> PROVIDED TEXT:

Just after the aid station before Riverside Resort, I saw fellow Coach Powell Athlete, Diana, who was racing the full 140.6 distance. We cheered and high fived, 

As we ran 'through the jungle' again, I saw an athlete running in full firefighter gear. I was sure to encourage him as he ran on in the heat. 

As we ran along Mons Road, I saw another full distance Coach Powell Athlete Vicki. This was her first Ironman and I was sure to cheer her on!

I soon found myself back on Blackcomb Way. I passed the tent from earlier and shouted, "Some one here promised me a beer! I remember!"

We all laughed and I ran on.

I turned the corner and saw Jen one last time before the finish. I knew I was close. 

The course looped back around the parking lots before heading into Whistler Village. After looping around before Blackcomb Way, the course took a left turn.

I joked with the volunteers and spectators that this was torture. The finish line was in sight right in front of us, but in order for the bike course to come through, the run course had to do a little loop.

I turned left, ran down down a hill before loping back up and over. As I ran through this section of the village, the sides were packed with spectators cheering for me. The crowd once again included fellow Coach Powell athletes. 

I ran over the bridge, took a right, then a left. Then it was straight to the finish.

I ran down the finish chute to the roar of the crowd ready for the day to be over. I saw Jen out of the corner of my eye but was too focused on getting this over with.

I crossed the finish line with no sign of celebration. I just wanted it done.


I received my medal and finishers hat and moved through the finishing area. I met Jen who looked up my times for me. I was not happy with my times.

> INFORMATION:
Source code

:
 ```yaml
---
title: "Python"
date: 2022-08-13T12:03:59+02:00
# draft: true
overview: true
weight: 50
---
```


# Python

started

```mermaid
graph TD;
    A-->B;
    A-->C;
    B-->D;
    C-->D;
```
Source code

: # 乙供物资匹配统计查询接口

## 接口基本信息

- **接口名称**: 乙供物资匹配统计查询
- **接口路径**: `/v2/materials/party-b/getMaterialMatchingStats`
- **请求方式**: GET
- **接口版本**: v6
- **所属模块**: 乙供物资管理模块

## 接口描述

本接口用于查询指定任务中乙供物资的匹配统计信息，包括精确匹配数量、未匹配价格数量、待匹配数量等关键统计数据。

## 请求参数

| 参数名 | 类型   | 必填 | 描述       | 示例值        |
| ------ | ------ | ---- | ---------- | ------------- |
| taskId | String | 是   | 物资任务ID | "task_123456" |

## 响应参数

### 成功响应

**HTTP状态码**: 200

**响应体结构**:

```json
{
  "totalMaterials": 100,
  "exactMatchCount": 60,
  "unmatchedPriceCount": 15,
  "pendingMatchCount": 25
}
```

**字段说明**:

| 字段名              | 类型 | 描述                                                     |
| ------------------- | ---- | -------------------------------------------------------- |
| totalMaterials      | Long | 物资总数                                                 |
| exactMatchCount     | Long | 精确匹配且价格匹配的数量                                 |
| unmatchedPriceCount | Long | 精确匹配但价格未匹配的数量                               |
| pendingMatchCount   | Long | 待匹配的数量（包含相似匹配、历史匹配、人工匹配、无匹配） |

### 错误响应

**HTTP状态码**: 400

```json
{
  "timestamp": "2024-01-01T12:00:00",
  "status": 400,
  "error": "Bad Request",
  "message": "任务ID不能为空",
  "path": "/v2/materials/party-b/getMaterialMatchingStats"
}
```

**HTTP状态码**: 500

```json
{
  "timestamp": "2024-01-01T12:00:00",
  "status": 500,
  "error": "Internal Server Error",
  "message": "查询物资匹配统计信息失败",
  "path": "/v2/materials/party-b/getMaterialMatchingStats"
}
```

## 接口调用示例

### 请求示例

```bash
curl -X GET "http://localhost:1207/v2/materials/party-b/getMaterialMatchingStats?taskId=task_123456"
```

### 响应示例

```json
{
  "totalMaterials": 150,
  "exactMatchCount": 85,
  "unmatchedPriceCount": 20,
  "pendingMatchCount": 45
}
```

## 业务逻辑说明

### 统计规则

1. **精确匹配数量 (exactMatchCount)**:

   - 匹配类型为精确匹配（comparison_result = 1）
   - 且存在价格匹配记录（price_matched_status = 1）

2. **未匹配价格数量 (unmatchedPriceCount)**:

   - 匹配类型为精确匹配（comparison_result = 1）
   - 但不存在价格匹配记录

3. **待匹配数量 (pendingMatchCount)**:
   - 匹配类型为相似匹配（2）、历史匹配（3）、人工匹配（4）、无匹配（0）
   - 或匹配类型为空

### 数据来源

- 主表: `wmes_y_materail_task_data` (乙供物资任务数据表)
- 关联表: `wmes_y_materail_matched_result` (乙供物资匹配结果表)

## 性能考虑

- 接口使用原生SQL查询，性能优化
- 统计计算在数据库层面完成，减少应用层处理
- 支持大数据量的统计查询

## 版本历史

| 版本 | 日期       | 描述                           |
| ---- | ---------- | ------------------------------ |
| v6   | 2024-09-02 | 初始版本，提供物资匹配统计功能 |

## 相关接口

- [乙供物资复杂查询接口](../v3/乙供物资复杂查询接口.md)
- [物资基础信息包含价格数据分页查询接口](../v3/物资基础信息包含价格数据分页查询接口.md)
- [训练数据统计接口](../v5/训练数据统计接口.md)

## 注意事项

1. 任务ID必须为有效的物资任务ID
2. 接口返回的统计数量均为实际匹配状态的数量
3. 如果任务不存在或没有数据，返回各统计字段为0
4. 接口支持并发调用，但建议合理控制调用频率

> WORK INSTRUCTIONS:
A: In the race account, what was the athlete seen running "through the jungle" wearing?
B: Copy the stretch of the race account from "We all laughed" through "to the finish." word for word.

> PER-TASK OUTPUTS:
A: Full firefighter gear.

B:
We all laughed and I ran on.

I turned the corner and saw Jen one last time before the finish. I knew I was close. 

The course looped back around the parking lots before heading into Whistler Village. After looping around before Blackcomb Way, the course took a left turn.

I joked with the volunteers and spectators that this was torture. The finish line was in sight right in front of us, but in order for the bike course to come through, the run course had to do a little loop.

I turned left, ran down down a hill before loping back up and over. As I ran through this section of the village, the sides were packed with spectators cheering for me. The crowd once again included fellow Coach Powell athletes. 

I ran over the bridge, took a right, then a left. Then it was straight to the finish.